Records excerpted from a collection
══════════════════════════════

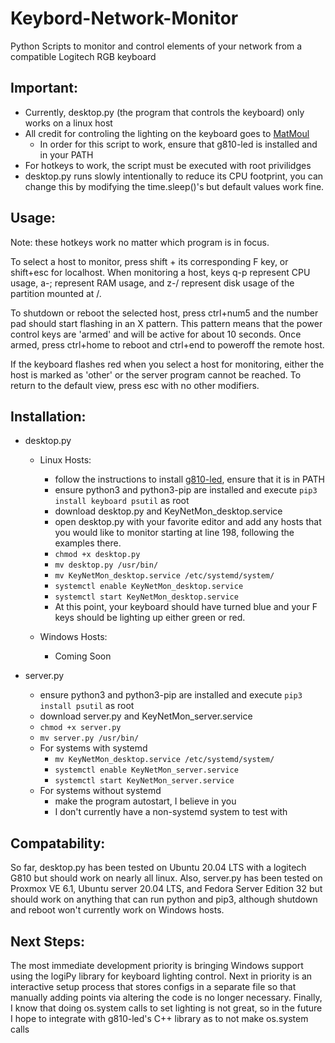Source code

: # Keybord-Network-Monitor
Python Scripts to monitor and control elements of your network from a compatible Logitech RGB keyboard

## Important:

- Currently, desktop.py (the program that controls the keyboard) only works on a linux host
- All credit for controling the lighting on the keyboard goes to [MatMoul](https://github.com/MatMoul/g810-led)
    - In order for this script to work, ensure that g810-led is installed and in your PATH
- For hotkeys to work, the script must be executed with root privilidges
- desktop.py runs slowly intentionally to reduce its CPU footprint, you can change this by modifying the time.sleep()'s but default values work fine.

## Usage:

Note: these hotkeys work no matter which program is in focus.

To select a host to monitor, press shift + its corresponding F key, or shift+esc for localhost. When monitoring a host, keys q-p represent CPU usage, a-; represent RAM usage, and z-/ represent disk usage of the partition mounted at /. 

To shutdown or reboot the selected host, press ctrl+num5 and the number pad should start flashing in an X pattern. This pattern means that the power control keys are 'armed' and will be active for about 10 seconds. Once armed, press ctrl+home to reboot and ctrl+end to poweroff the remote host.

If the keyboard flashes red when you select a host for monitoring, either the host is marked as 'other' or the server program cannot be reached. To return to the default view, press esc with no other modifiers. 

## Installation:

- desktop.py
    - Linux Hosts:
        - follow the instructions to install [g810-led](https://github.com/MatMoul/g810-led/blob/master/INSTALL.md), ensure that it is in PATH
        - ensure python3 and python3-pip are installed and execute `pip3 install keyboard psutil` as root
        - download desktop.py and KeyNetMon_desktop.service
        - open desktop.py with your favorite editor and add any hosts that you would like to monitor starting at line 198, following the examples there.
        - `chmod +x desktop.py`
        - `mv desktop.py /usr/bin/`
        - `mv KeyNetMon_desktop.service /etc/systemd/system/`
        - `systemctl enable KeyNetMon_desktop.service`
        - `systemctl start KeyNetMon_desktop.service`
        - At this point, your keyboard should have turned blue and your F keys should be lighting up either green or red.

    - Windows Hosts:
        - Coming Soon
    
- server.py
    - ensure python3 and python3-pip are installed and execute `pip3 install psutil` as root
    - download server.py and KeyNetMon_server.service
    - `chmod +x server.py`
    - `mv server.py /usr/bin/`
    - For systems with systemd
        - `mv KeyNetMon_desktop.service /etc/systemd/system/`
        - `systemctl enable KeyNetMon_server.service`
        - `systemctl start KeyNetMon_server.service`
    - For systems without systemd
        - make the program autostart, I believe in you
        - I don't currently have a non-systemd system to test with
    
## Compatability:

So far, desktop.py has been tested on Ubuntu 20.04 LTS with a logitech G810 but should work on nearly all linux. Also, server.py has been tested on Proxmox VE 6.1, Ubuntu server 20.04 LTS, and Fedora Server Edition 32 but should work on anything that can run python and pip3, although shutdown and reboot won't currently work on Windows hosts.

## Next Steps:

The most immediate development priority is bringing Windows support using the logiPy library for keyboard lighting control. Next in priority is an interactive setup process that stores configs in a separate file so that manually adding points via altering the code is no longer necessary. Finally, I know that doing os.system calls to set lighting is not great, so in the future I hope to integrate with g810-led's C++ library as to not make os.system calls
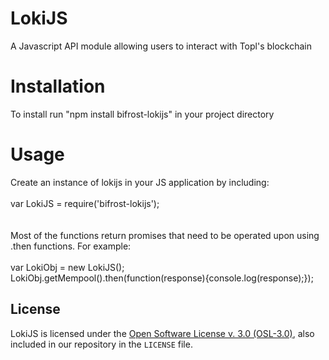 # LokiJS
A Javascript API module allowing users to interact with Topl's blockchain

# Installation
To install run "npm install bifrost-lokijs" in your project directory<br/>

# Usage
Create an instance of lokijs in your JS application by including:<br/><br/>
var LokiJS = require('bifrost-lokijs');<br/><br/><br/>
Most of the functions return promises that need to be operated upon using .then functions. For example: <br/><br/>
var LokiObj = new LokiJS();<br/>
LokiObj.getMempool().then(function(response){console.log(response);});<br/>

License
-------
LokiJS is licensed under the
[Open Software License v. 3.0 (OSL-3.0)](https://opensource.org/licenses/OSL-3.0), also included
in our repository in the `LICENSE` file.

══════════════════════════════

Aim of the task
The answer must be the line containing "var LokiJS = require('bifrost-lokijs');<br/><br/><br/>" and every line after it to the end of the data, exactly as written.

Solution to this problem
var LokiJS = require('bifrost-lokijs');<br/><br/><br/>
Most of the functions return promises that need to be operated upon using .then functions. For example: <br/><br/>
var LokiObj = new LokiJS();<br/>
LokiObj.getMempool().then(function(response){console.log(response);});<br/>

License
-------
LokiJS is licensed under the
[Open Software License v. 3.0 (OSL-3.0)](https://opensource.org/licenses/OSL-3.0), also included
in our repository in the `LICENSE` file.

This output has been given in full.